Tuesday, February 07, 2006

Underdone sunsets

A friend sent me this poem by P. G. Wodehouse

Caliban at Sunset

I stood with a man
Watching the sun go down.
The air was full of murmurous summer scents
And a brave breeze sang like a bugle
From a sky that smouldered in the west,
A sky of crimson, amethyst, gold and sepia
And blue as blue were the eyes of Helen
When she sat
Gazing from some high tower in Ilium
Upon the Grecian tents darkling below.
And he,
This man who stood beside me,
Gaped like some dull, half-witted animal
And said,
"I say,
Doesn't that sunset remind you
Of a slice
Of underdone roast beef?"

---
From this we find that Osama too is an avid reader of Wodehouse.

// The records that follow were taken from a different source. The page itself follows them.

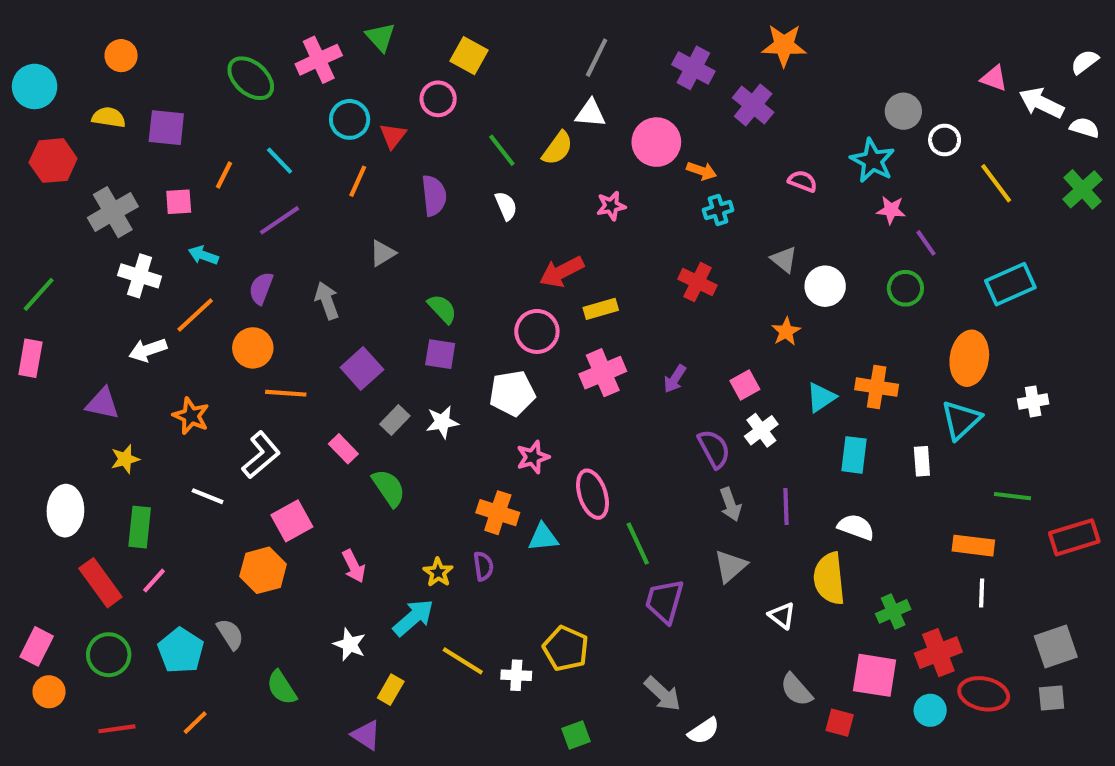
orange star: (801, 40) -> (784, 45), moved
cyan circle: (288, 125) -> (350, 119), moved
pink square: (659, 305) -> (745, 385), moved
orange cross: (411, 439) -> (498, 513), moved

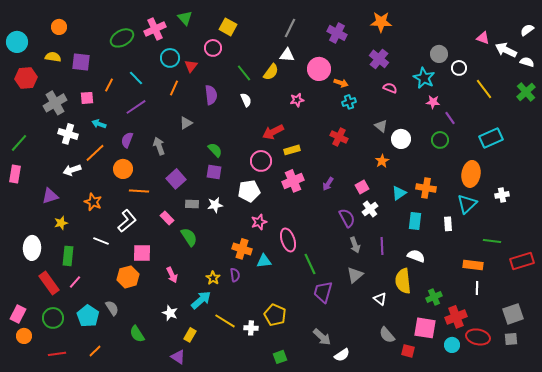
green ellipse: (251, 78) -> (122, 38), turned -70
purple cross: (753, 105) -> (379, 59), moved
purple triangle: (103, 404) -> (50, 196), turned -30
gray rectangle: (395, 420) -> (192, 204), turned 48
pink square: (292, 521) -> (142, 253), turned 30

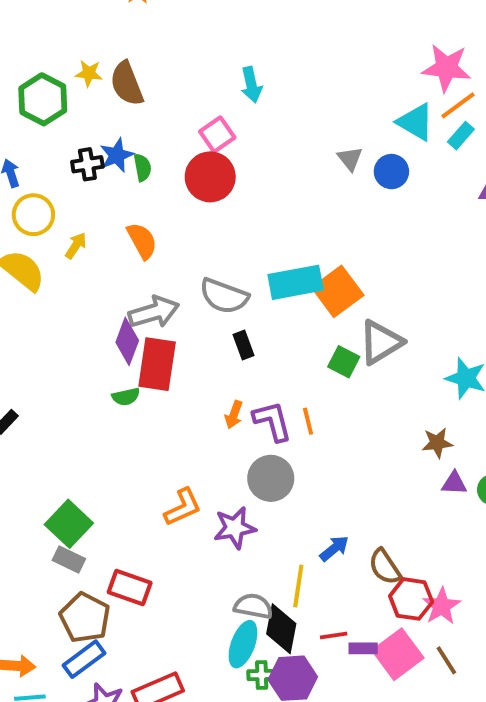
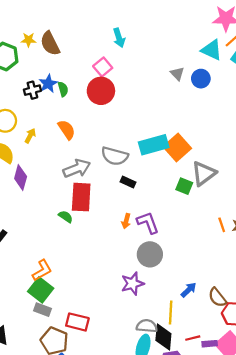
purple diamond: (127, 341) -> (21, 177), moved
black rectangle: (243, 345) -> (128, 182), turned -40
green semicircle: (126, 397) -> (66, 217), turned -128
orange line: (308, 421) -> (222, 225), moved
orange L-shape: (183, 507) -> (42, 270), moved

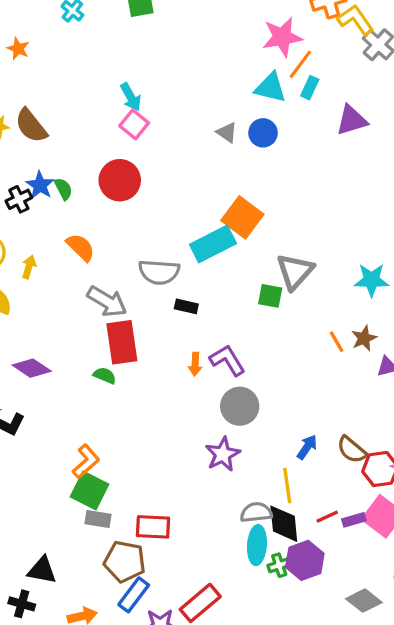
pink square: (103, 67) -> (134, 124), moved
orange square: (177, 148) -> (242, 217), moved
gray arrow: (77, 168) -> (107, 301), turned 64
purple diamond: (21, 177) -> (32, 368), moved, turned -60

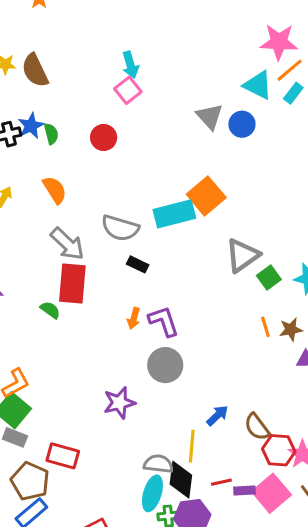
gray triangle: (227, 132) -> (210, 116), size x1.4
red circle: (120, 180) -> (104, 137), size x0.7
green square: (270, 296) -> (269, 278), moved, turned 30
purple star: (223, 454) -> (119, 403), moved

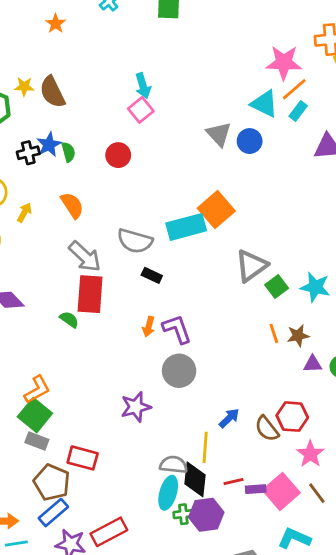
red hexagon: (279, 450) -> (292, 417), moved

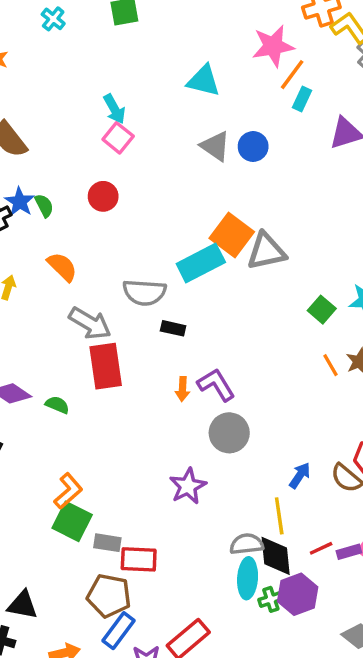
cyan triangle: (264, 104) -> (204, 81), moved
gray triangle: (251, 266) -> (266, 251), moved, turned 36
green semicircle: (69, 319) -> (57, 405), moved
gray rectangle: (37, 441) -> (107, 543), moved

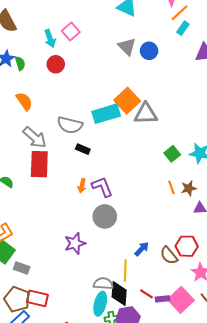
cyan arrow: (114, 109) -> (50, 39), moved
red line: (321, 548) -> (147, 294), turned 48
red rectangle: (139, 559) -> (37, 298), moved

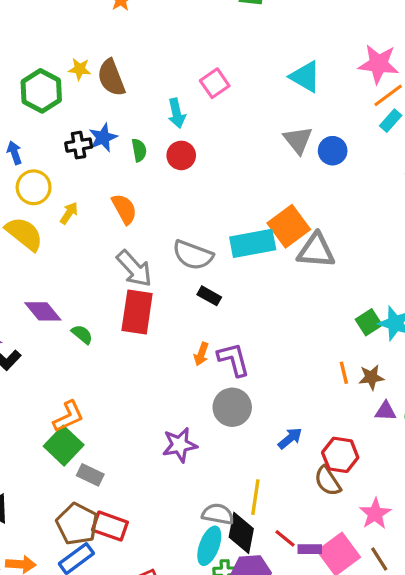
pink square: (71, 31) -> (215, 83), moved
green semicircle: (20, 63) -> (139, 150), moved
green square: (172, 154) -> (369, 322), moved
red hexagon: (187, 246) -> (340, 455), moved
blue arrow: (142, 249) -> (290, 438), moved

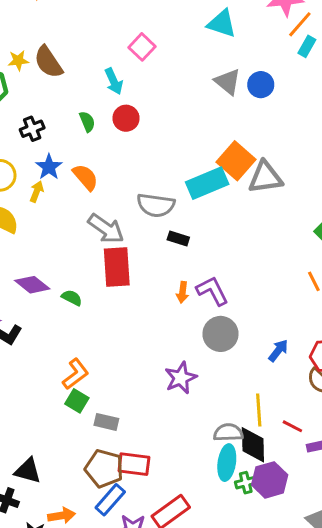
blue star: (103, 138) -> (49, 167), moved
green square: (64, 446) -> (77, 401), size x0.7
red line: (285, 538) -> (292, 426), moved

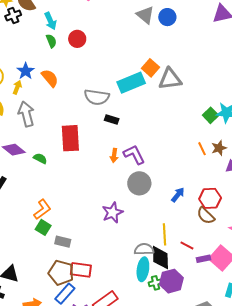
cyan arrow: (114, 81) -> (50, 21), moved
black cross: (32, 129) -> (13, 15), moved
orange square: (236, 161) -> (151, 68), size x0.7
gray arrow: (106, 229) -> (26, 114), moved, turned -140

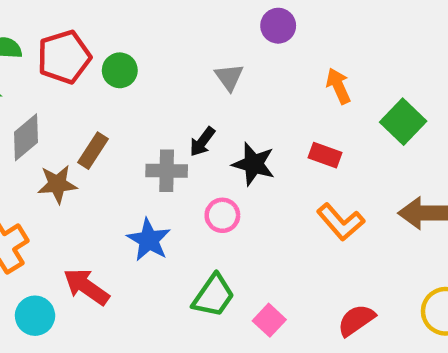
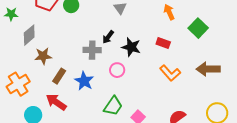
brown rectangle: (93, 151) -> (59, 76), moved

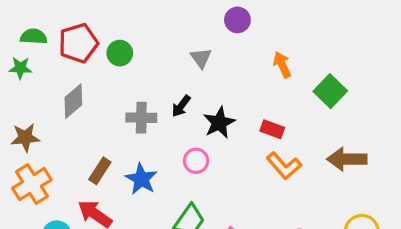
gray diamond: (29, 35) -> (73, 101), moved
red rectangle: (163, 43) -> (272, 129), moved
black star: (131, 47) -> (219, 123), turned 30
gray cross: (92, 50) -> (141, 118), moved
brown star: (43, 56) -> (25, 138), moved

For proof consider the following poem due to him in his critically acclaimed collection "Bombings and other miniatures".

Taliban at Sunset

Came back my second-in-command
To a cave,
For I could not be seen over land,
Described he to me how the Sun had drowned.
The air had been full of dissenting ferments
From Zionists as we torched a few Jewish hutments
And a breeze recalled screams of past,
As when we tortured Kurds till they could last.
A sky smouldered in the West,
Similar to New York buildings we put to the test.
A sky of crimson, amethyst, gold and sepia
(For this we blasted the Tube, Hallelujah)
And blue as blue as the eyes of Virgins
As they sit
Atop Atta's thigh, gazing,
On the hated Kafirs persisting below.

Then he,
This man, though taught by me,
Broke my reverie like an idolatrous pig,
He Sighed,
“By the grace of Allah,
Doesn’t this sunset remind you,
Of the city of Lanka,
Undone by the Monkey God’s mischief?”